▸ **EXERCISE INSTRUCTIONS**: Look for the word "right" in the material below. Copy each line that has it.

▸ **SUPPLIED DATA**:
^^^^^^^^^^^^^^^^

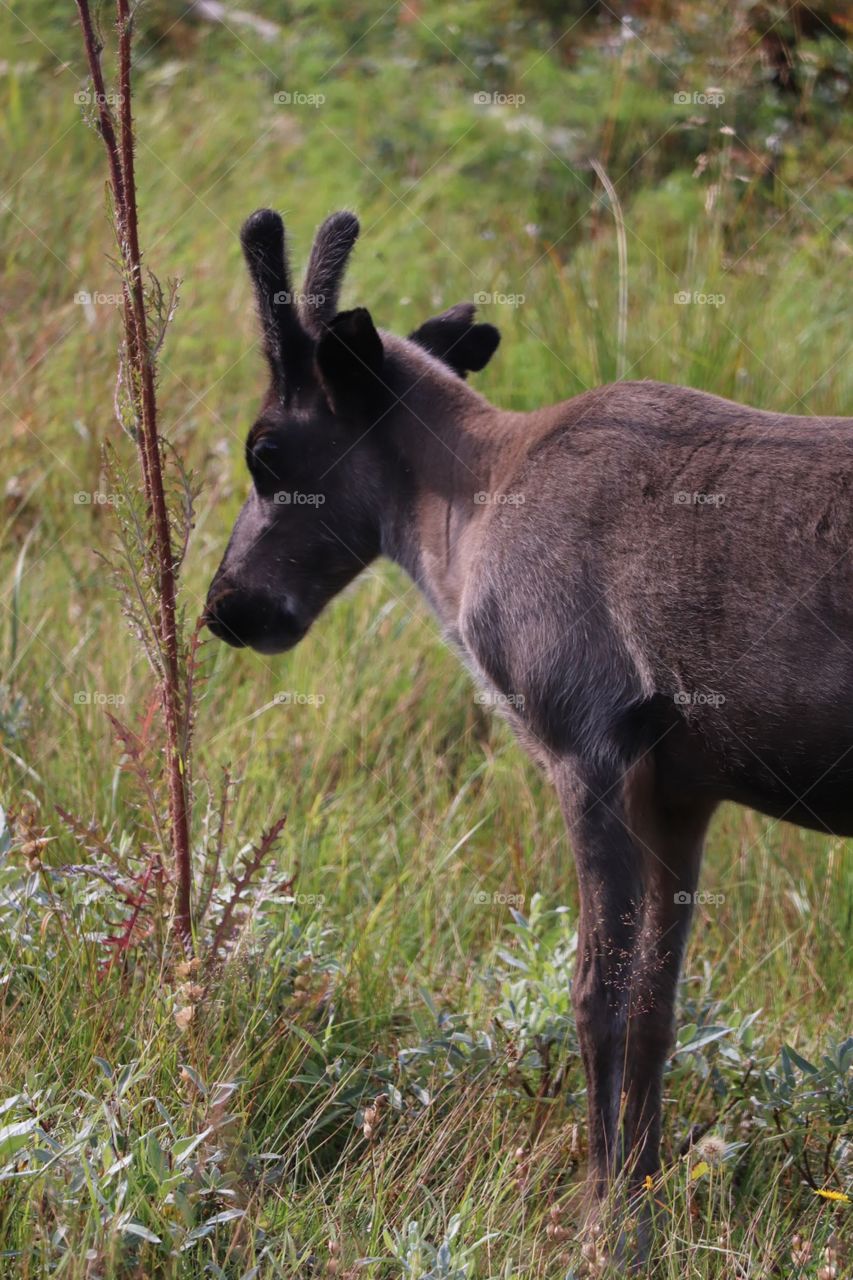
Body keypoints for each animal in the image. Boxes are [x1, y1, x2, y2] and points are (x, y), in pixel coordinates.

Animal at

^^^^^^^^^^^^^^^^

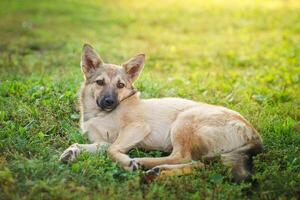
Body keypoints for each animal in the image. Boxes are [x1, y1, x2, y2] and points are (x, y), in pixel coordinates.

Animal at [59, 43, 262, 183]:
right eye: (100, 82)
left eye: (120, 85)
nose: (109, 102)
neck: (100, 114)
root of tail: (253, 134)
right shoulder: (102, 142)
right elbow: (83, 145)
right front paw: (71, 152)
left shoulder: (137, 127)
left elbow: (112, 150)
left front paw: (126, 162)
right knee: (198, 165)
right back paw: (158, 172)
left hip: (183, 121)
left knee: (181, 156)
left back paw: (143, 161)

^^^^^^^^^^^^^^^^

▸ **ANSWER AREA**:
right eye: (100, 82)
right shoulder: (102, 142)
right elbow: (83, 145)
right front paw: (71, 152)
right knee: (198, 165)
right back paw: (158, 172)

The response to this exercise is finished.